York prof launches website to explore, debate world views of US

Geoff Hamilton

The United States often sees itself in a much different light than do those in the rest of the world. It is this perceptual difference that sparked York English Professor Geoff Hamilton to create a website inviting scholars and lay people alike to debate issues that impact how the US is perceived.

Geoff Hamilton
Geoff Hamilton

Having taught at an American school in Minnesota about five years ago, Hamilton says that students who had recently returned from international exchanges “were absolutely stunned that the rest of the world didn’t regard their country as highly as they did.” At the same time, he was struck by the lack of knowledge these students had about other nations – including, of course, basic facts about America’s close neighbor, Canada.
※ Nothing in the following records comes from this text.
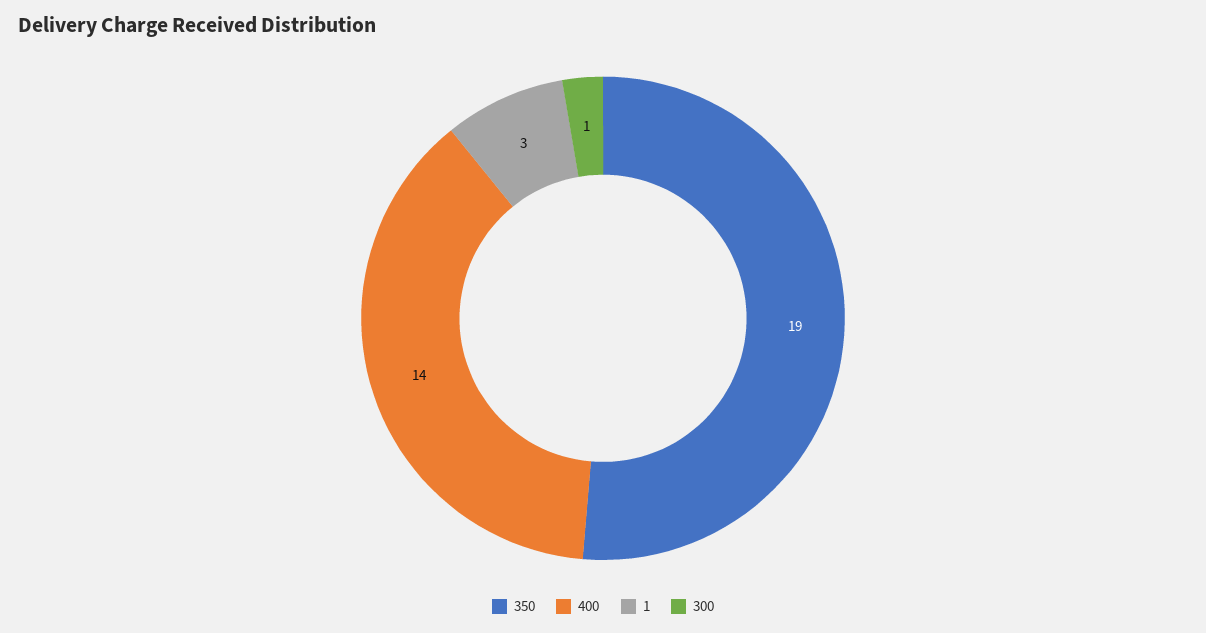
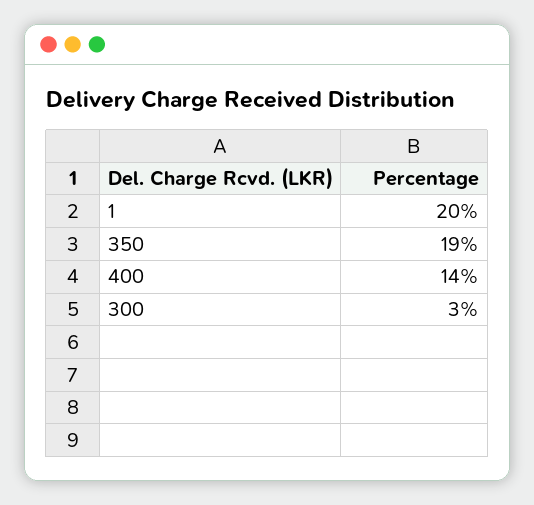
  {
    "350": 19,
    "400": 14,
-   "1": 3,
+   "1": 20,
-   "300": 1
+   "300": 3
  }

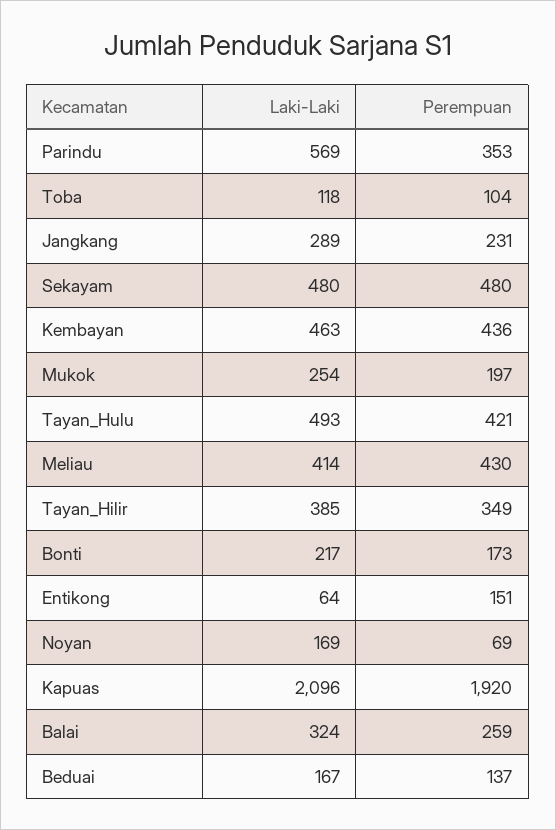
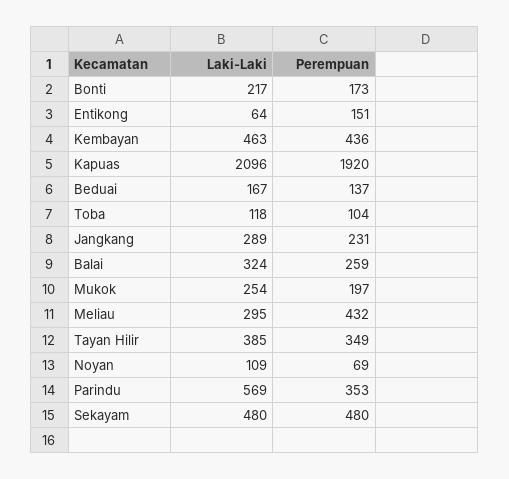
  {
    "Laki-Laki": {
      "Parindu": 569,
      "Toba": 118,
      "Jangkang": 289,
      "Sekayam": 480,
      "Kembayan": 463,
      "Mukok": 254,
-     "Tayan_Hulu": 493,
-     "Meliau": 414,
+     "Meliau": 295,
      "Tayan_Hilir": 385,
      "Bonti": 217,
      "Entikong": 64,
-     "Noyan": 169,
+     "Noyan": 109,
      "Kapuas": 2096,
      "Balai": 324,
      "Beduai": 167
    },
    "Perempuan": {
      "Parindu": 353,
      "Toba": 104,
      "Jangkang": 231,
      "Sekayam": 480,
      "Kembayan": 436,
      "Mukok": 197,
-     "Tayan_Hulu": 421,
-     "Meliau": 430,
+     "Meliau": 432,
      "Tayan_Hilir": 349,
      "Bonti": 173,
      "Entikong": 151,
      "Noyan": 69,
      "Kapuas": 1920,
      "Balai": 259,
      "Beduai": 137
    }
  }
“So I thought this was an interesting topic to get into in a larger way,” says Hamilton, who confesses to being obsessed with the United States, partly as a result of teaching American literature. But as he aptly points out, “most Canadians never stop thinking about the United States.”

The website Their America: America in the eyes of the world is not just for Canadians, but for anyone in any part of the world to explore historical opinions of, and contribute to evolving debates about, the United States. “Their America is devoted to significant expressions (speeches, essays, political cartoons, fiction, news stories etc.) about America by non-Americans,” states the website. It is designed to be a “global, synoptic” site, an “unpolemical, informative and provocative resource” for anyone “interested in studying and debating America’s global reputation.”

The intent is to have classes and individuals around the world tap it as a resource, discuss issues in the forums and retrieve relevant archival material. The website is already visited by several hundred people, from more than 20 countries, on an average day.

“Some good discussions are unfolding,” says Hamilton, who monitors what’s going on in the forums and lists highlights on the homepage.

Some of the highlights include discussions on the following topics: the ethics and efficacy of drone strikes, America’s Their America websitebombing of Hiroshima/Nagasaki, NSA spying, America’s motivations in the Middle East and films that have definitively shaped one’s understanding of the US.

Part of the surprise Americans feel when they realize their perceptions of their country are not necessarily shared by others comes from not really listening to the rest of the world, says Hamilton. “It’s a big and very patriotic country, and there is, of course, a lot to focus on domestically. America is influential enough to think it ought not to care too much about what happens elsewhere and what others think.”

All the same, Hamilton hopes Americans are listening. They are even welcome to participate, although he prefers that the site remain a forum dominated by those outside the US.